Ex-judge, Aregbesola’s adversary leads protest over retirees’ unpaid pensions

Akinade Adepoju
Akinade Adepoju
Ex-Osun State High Cour t judge, Folahanmi Oloyede during the protest

A retired judge of the Osun State High Court, Justice Folahanmi Oloyede, on Wednesday led hundreds of retirees in protest against the non-payment of their gratuities and pensions by Governor Rauf Aregbesola-led administration.

The protesters marched through some streets in Osogbo, the state capital, demanding the payment of the money owed them by the government.

The pensioners started a three-day protest on Tuesday and they gathered again on Wednesday in continuation of the agitation for payment of their entitlements, which they claimed the state government had not been paying.

Oloyede had written a petition against Aregbesola’s administration in 2015, detailing the alleged failure of the government in many areas, including non-payment of workers’ salaries and pensions.

She was eventually recommended for a compulsory retirement by the National Judicial Council.

The retired judge, who was helped at the Olaiya Junction into a mini truck used by the protesting pensioners as their platform, urged the retirees to bring their permanent voter cards while coming for the final day of the protest on Thursday (today).

Oloyede sang labour songs and urged the aged protesters not to be weary in the demand for their rights, saying they would all be alive to collect their entitlements.

The retired judge said the primary duties of any responsible government were welfare of the citizens and their security, adding that any government that failed in the two areas had failed woefully in the discharge of its primary duties.

The retired judge said pensioners would be persistent in their struggle to ensure that their pensions and gratuities were paid.

She said, “Labourers deserve their wages and it is covetousness to spend what belongs to other people. It is a crime to spend pensions and gratuities of the people and deny them their rights. We are not beggars, we worked for the entitlements and the government saved this money for us while we were serving the state.”

Asked if she was also being owed, Oloyede said, “Is there any pensioner that is not being owed in this state? Some are being paid half pensions and others are being owed.

“The whole essence of government is for the welfare and security of the people.
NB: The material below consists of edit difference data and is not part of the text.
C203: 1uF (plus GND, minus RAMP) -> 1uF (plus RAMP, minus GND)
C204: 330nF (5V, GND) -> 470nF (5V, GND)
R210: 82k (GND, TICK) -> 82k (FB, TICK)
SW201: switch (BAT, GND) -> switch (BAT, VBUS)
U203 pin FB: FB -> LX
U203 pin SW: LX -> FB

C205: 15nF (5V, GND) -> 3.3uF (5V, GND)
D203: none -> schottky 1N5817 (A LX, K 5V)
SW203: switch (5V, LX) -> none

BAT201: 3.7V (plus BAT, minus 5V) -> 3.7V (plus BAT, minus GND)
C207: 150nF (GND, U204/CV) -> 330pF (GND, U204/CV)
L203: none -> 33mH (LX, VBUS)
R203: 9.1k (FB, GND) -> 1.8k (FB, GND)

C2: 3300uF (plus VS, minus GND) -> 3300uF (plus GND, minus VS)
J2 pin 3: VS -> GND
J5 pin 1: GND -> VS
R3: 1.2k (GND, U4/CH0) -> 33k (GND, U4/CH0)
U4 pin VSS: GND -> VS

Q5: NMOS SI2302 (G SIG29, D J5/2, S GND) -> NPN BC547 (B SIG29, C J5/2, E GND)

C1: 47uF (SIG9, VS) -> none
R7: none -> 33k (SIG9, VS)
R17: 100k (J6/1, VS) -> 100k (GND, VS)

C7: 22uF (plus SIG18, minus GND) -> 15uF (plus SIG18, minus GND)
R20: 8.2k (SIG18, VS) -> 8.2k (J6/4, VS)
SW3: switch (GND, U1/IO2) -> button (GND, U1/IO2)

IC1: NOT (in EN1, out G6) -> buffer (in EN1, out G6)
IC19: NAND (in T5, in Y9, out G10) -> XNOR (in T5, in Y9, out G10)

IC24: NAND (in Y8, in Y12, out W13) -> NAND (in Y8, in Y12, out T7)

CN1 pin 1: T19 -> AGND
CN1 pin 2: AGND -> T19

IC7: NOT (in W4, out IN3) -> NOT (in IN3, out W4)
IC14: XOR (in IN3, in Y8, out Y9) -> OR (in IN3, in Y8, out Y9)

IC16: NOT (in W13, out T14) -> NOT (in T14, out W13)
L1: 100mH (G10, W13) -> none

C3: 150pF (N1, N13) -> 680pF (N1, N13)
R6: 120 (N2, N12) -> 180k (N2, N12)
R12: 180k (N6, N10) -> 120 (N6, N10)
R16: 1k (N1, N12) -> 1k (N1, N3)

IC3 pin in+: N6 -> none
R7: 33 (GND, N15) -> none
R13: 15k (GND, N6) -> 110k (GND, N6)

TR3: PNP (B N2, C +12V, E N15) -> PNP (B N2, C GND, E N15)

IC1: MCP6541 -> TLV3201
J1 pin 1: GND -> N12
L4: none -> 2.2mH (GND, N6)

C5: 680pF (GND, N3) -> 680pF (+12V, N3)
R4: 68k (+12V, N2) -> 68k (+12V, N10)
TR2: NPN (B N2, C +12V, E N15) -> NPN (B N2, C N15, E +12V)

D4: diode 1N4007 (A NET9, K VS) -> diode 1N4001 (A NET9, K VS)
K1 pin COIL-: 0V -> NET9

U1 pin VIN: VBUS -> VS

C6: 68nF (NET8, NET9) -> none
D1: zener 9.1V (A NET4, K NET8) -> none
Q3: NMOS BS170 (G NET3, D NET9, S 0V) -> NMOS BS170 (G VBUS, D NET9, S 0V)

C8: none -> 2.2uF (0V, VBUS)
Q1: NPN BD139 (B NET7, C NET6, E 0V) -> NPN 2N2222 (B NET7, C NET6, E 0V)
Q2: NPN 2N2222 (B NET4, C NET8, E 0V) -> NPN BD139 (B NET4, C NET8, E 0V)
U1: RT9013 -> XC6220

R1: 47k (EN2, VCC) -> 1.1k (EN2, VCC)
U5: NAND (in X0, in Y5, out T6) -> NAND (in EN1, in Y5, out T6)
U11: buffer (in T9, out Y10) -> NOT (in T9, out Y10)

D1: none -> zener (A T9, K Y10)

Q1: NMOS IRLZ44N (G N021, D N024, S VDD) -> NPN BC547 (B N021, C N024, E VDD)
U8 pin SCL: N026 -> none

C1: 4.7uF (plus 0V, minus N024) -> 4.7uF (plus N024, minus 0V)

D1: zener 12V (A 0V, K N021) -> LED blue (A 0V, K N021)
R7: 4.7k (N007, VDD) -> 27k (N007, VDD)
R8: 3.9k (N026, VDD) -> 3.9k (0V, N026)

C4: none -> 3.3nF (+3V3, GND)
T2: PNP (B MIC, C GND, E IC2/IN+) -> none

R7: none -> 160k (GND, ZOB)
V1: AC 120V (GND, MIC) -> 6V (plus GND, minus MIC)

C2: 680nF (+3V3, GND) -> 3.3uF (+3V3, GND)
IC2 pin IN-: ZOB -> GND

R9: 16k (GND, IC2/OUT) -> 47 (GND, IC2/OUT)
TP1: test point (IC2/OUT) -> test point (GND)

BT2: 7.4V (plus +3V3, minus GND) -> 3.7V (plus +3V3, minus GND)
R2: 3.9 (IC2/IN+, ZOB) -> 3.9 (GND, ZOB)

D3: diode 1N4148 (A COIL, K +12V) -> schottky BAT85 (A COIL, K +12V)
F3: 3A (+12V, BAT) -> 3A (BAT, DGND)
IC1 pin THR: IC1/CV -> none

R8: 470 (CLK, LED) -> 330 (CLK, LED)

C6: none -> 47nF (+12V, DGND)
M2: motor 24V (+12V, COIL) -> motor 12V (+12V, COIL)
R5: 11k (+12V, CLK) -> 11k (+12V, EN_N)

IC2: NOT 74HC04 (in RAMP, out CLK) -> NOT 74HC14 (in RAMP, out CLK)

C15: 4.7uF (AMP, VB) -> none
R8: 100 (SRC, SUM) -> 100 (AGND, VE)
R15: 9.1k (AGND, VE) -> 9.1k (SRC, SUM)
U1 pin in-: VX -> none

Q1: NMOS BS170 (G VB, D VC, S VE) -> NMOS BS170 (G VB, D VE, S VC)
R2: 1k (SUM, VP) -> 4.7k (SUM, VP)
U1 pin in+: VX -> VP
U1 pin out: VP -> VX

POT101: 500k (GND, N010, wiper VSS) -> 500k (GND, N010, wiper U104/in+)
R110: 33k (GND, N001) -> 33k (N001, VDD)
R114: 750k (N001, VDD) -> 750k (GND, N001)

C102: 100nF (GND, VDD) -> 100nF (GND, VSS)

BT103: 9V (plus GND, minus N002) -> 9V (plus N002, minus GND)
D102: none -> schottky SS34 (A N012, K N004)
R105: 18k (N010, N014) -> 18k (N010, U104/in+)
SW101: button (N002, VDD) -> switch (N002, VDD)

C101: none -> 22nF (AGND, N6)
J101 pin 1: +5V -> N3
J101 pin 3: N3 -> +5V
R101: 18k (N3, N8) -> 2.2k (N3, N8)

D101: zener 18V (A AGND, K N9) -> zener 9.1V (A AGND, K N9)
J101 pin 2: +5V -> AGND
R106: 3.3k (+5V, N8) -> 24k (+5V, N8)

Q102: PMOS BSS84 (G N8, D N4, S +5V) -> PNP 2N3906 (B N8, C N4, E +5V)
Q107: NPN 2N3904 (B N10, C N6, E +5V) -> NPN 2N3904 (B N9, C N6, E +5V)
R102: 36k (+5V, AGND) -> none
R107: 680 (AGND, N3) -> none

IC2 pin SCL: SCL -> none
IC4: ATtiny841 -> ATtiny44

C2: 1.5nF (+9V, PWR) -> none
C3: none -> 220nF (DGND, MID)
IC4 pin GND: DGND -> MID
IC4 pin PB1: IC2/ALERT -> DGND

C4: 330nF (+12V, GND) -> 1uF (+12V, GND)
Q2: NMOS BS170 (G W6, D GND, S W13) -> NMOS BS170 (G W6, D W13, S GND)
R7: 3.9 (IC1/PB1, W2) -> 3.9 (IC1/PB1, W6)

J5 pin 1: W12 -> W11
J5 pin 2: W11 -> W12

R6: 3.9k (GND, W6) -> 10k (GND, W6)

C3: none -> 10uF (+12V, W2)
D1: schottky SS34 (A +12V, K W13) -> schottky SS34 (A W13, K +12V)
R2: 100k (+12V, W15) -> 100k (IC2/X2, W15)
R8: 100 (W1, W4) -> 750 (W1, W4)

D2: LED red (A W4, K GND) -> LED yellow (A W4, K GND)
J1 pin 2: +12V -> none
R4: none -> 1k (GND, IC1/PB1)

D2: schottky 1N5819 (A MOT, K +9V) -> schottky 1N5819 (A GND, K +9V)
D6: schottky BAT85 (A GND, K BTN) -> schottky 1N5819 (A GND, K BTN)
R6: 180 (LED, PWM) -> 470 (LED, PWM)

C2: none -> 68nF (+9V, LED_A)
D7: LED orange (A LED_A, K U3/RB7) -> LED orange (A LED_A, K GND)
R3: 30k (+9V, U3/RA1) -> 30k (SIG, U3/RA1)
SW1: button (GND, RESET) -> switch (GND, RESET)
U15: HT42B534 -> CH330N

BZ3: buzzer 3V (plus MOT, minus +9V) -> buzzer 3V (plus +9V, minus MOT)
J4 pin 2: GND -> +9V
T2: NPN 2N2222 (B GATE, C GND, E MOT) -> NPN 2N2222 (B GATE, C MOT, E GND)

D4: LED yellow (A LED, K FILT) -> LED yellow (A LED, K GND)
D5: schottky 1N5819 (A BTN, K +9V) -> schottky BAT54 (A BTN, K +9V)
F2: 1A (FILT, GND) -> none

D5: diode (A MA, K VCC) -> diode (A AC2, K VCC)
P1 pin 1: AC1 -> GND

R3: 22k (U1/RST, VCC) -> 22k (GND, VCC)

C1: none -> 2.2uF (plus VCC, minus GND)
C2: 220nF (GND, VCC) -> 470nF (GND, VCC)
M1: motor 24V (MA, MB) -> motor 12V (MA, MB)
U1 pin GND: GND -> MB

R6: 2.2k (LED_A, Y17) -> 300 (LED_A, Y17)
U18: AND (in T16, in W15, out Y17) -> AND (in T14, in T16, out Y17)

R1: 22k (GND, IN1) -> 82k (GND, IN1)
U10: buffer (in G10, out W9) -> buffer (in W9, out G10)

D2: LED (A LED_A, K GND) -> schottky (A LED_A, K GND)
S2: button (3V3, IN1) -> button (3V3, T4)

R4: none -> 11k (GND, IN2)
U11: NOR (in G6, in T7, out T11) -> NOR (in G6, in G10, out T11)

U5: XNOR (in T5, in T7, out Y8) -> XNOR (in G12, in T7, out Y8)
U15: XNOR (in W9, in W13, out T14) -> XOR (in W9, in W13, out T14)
Anybody who is satisfied with hardship can choose to ensure the government continues, but those who are not satisfied should vote for who they like with their PVCs.”

One of the leaders of Forum of 2011/2012 Retirees, Alhaji Yemi Lawal, said the state government was owing some of the pensioners about 18 months as a result of part payment of their pensions.

Lawal said, “But pensioners will not stop demanding for their rights. The state government has concentrated on infrastructural development at the expense of workers and pensioners’ welfare.”

Meanwhile, one of the retirees, a 78-year-old school teacher, Joseph Olaoye, slumped during the protest.

Olaoye’s colleagues rushed him to the bus belonging to the Nigeria Union of Pensioners parked at the venue of the protest and gave him water and glucose.

The old man, who was a teacher at AUD Primary School in the Gbonmi area of Osogbo, became stable and refused to leave the scene but sat inside the bus till the end of the protest.

The Commissioner for Information, Adelani Baderinwa, described the pensioners as ungrateful people who had refused to acknowledge the efforts made by the governor to pay them.

“It is out of place to say that the administration of Governor Rauf Aregbesola is insensitive to the plight of the pensioners. The protesting pensioners are out for a cheap blackmail against the administration of Governor Rauf Aregbesola.

“It is on record that this group of pensioners had at one time or the other in the past lied against the government of the State of Osun.

“The government wishes to call the attention of the people of the State of Osun to the fact that the 2011/2012 group of pensioners does not represent the totality of pensioners in the state. The 2011/2012 pensioners are politicians and not pensioners. They are in pursuit of political matters.

“It amounts to ingratitude, mischief and politicisation of fact to accuse Aregbesola of not paying pensions and gratuities by anybody. It is very unfortunate that some of our senior citizens allowed themselves to be used by politicians to disrupt the ongoing progress of the state.”